* _RAW DATA_:
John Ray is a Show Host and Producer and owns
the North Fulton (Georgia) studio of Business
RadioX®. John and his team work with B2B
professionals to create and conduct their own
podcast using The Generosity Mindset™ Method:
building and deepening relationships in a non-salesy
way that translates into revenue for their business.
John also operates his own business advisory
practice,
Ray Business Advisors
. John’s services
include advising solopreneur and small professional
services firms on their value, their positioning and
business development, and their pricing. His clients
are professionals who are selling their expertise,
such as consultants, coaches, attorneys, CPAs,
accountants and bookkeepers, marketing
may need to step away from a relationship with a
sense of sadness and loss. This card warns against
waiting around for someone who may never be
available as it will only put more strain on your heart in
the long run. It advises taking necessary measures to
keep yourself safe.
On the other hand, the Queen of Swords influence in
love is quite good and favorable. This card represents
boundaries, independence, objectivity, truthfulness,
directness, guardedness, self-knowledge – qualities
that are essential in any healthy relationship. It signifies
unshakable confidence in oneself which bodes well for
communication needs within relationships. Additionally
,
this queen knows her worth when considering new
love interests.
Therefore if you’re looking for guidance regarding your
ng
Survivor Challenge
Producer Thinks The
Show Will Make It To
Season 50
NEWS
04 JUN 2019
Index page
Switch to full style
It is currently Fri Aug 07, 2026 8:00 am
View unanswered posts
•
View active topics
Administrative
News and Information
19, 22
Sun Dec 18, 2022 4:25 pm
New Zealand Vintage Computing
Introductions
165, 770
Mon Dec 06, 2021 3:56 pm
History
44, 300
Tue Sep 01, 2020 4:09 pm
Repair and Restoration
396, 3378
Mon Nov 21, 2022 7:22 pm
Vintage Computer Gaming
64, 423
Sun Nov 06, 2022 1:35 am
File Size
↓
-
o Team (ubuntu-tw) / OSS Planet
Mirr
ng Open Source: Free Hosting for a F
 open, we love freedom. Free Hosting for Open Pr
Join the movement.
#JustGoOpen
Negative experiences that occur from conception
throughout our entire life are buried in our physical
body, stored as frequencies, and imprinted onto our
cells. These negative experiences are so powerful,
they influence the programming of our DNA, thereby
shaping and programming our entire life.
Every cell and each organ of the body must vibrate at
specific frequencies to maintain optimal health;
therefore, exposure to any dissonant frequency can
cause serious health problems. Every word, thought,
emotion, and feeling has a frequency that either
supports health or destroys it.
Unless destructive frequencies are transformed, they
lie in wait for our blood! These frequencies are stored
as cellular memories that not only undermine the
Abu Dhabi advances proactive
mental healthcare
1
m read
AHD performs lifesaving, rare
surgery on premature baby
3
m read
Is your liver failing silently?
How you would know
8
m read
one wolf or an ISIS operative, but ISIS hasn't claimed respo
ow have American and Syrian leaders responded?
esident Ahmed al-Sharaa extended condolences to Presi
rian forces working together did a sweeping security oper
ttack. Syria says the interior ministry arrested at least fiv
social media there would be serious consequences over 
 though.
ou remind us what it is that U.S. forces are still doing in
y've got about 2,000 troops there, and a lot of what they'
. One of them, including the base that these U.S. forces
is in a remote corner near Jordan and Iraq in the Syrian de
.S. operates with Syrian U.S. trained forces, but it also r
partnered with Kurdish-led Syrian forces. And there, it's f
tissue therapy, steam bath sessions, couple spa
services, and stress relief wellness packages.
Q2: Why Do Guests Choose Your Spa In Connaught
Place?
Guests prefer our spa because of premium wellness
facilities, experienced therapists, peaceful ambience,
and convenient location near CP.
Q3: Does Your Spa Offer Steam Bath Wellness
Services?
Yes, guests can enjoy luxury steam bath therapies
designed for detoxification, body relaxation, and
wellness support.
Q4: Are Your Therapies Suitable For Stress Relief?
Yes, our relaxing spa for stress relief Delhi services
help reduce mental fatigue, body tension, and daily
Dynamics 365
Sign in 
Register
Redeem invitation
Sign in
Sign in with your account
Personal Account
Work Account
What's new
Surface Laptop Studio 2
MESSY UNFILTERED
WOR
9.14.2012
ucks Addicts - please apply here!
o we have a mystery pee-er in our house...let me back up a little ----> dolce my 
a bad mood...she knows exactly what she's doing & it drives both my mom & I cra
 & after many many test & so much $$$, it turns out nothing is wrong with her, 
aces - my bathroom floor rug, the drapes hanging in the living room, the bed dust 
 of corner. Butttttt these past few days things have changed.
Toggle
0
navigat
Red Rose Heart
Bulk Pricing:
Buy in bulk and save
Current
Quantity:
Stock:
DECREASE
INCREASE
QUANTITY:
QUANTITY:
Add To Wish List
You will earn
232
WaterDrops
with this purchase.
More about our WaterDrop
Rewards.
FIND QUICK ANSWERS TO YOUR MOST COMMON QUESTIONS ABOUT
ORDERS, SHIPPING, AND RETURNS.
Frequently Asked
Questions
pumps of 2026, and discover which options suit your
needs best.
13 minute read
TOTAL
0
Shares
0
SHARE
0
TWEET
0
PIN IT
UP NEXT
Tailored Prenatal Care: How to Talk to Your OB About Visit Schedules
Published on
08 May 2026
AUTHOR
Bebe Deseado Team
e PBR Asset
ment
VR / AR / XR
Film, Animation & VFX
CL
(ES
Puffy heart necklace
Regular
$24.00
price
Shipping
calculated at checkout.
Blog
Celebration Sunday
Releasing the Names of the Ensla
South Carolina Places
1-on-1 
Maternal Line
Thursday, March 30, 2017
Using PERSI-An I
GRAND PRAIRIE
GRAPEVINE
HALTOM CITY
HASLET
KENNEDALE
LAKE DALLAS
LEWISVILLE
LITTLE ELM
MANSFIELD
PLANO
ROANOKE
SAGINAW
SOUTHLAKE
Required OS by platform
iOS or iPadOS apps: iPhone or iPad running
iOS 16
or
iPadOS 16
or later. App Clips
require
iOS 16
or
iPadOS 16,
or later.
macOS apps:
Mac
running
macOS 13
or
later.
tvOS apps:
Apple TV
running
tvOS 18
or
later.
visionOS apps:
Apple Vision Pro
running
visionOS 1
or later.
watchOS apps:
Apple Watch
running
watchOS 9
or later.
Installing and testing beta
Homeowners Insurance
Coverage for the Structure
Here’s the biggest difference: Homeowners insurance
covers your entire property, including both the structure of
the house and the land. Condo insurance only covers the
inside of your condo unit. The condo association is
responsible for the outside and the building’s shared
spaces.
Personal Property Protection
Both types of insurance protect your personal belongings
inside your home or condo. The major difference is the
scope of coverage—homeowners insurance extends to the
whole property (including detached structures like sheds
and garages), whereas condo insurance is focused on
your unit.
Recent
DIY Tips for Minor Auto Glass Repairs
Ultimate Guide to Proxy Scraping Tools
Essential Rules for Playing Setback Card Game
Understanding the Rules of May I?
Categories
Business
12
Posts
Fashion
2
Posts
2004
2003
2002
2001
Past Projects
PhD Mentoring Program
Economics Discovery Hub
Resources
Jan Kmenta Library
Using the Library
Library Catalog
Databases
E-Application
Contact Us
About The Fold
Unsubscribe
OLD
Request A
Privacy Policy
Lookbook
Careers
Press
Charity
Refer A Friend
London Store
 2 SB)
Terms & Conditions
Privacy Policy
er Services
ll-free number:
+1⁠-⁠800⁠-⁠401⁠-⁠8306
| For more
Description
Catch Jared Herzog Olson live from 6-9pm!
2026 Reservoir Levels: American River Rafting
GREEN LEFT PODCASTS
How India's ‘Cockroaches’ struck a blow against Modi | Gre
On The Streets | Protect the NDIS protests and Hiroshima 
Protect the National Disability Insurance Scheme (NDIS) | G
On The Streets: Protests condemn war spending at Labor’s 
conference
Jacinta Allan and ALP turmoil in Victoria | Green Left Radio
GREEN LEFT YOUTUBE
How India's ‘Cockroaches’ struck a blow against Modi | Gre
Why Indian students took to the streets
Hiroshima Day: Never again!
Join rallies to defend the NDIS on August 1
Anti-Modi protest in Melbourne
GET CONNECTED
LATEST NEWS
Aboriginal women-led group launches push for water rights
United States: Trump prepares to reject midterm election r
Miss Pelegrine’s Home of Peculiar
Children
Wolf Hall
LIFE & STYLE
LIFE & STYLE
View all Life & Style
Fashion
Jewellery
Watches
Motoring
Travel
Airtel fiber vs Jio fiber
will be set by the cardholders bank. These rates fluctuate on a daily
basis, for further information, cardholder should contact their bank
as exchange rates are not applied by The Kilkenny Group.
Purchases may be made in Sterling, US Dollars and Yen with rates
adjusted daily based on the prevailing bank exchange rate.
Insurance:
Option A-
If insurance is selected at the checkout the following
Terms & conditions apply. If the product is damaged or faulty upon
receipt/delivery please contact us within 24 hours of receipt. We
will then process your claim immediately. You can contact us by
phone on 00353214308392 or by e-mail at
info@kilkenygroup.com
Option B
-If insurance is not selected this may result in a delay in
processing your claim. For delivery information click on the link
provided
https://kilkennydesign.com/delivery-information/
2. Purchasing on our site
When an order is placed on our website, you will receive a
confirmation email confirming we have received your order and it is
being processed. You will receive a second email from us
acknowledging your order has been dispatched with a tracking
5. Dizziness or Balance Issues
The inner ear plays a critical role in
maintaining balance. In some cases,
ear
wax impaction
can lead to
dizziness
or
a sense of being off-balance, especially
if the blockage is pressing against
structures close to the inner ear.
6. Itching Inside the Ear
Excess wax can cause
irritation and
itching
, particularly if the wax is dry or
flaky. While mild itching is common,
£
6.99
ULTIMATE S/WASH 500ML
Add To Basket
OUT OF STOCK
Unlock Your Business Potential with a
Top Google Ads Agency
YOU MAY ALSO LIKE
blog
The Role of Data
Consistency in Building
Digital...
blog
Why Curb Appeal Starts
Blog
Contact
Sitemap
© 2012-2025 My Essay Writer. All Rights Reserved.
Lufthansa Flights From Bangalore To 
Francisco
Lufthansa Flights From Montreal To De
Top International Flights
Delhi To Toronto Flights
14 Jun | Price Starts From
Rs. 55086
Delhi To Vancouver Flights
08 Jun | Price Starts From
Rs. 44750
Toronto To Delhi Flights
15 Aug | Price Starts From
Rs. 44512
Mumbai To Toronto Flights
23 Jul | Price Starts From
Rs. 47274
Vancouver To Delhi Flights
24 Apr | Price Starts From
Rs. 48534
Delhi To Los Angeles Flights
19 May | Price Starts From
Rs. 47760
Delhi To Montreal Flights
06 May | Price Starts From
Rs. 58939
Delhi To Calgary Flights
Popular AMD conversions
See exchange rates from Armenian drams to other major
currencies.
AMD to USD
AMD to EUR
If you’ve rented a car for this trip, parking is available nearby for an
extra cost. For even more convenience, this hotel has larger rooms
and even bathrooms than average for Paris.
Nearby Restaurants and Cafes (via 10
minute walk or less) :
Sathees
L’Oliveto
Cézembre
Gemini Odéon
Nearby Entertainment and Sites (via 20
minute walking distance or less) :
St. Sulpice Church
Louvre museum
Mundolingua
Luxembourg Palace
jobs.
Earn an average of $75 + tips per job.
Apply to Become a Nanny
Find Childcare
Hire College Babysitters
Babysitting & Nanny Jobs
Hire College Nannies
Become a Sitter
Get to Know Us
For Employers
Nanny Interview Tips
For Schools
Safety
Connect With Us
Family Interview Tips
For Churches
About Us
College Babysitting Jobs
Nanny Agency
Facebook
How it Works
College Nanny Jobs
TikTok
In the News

* _DIRECTIONS FOR THIS TASK_:
Starting at the beginning of the data and ending with the line that contains "building and deepening", rewrite those lines as a numbered list and skip any blank lines.

* _REPLY TO THE EXERCISE_:
1. John Ray is a Show Host and Producer and owns
2. the North Fulton (Georgia) studio of Business
3. RadioX®. John and his team work with B2B
4. professionals to create and conduct their own
5. podcast using The Generosity Mindset™ Method:
6. building and deepening relationships in a non-salesy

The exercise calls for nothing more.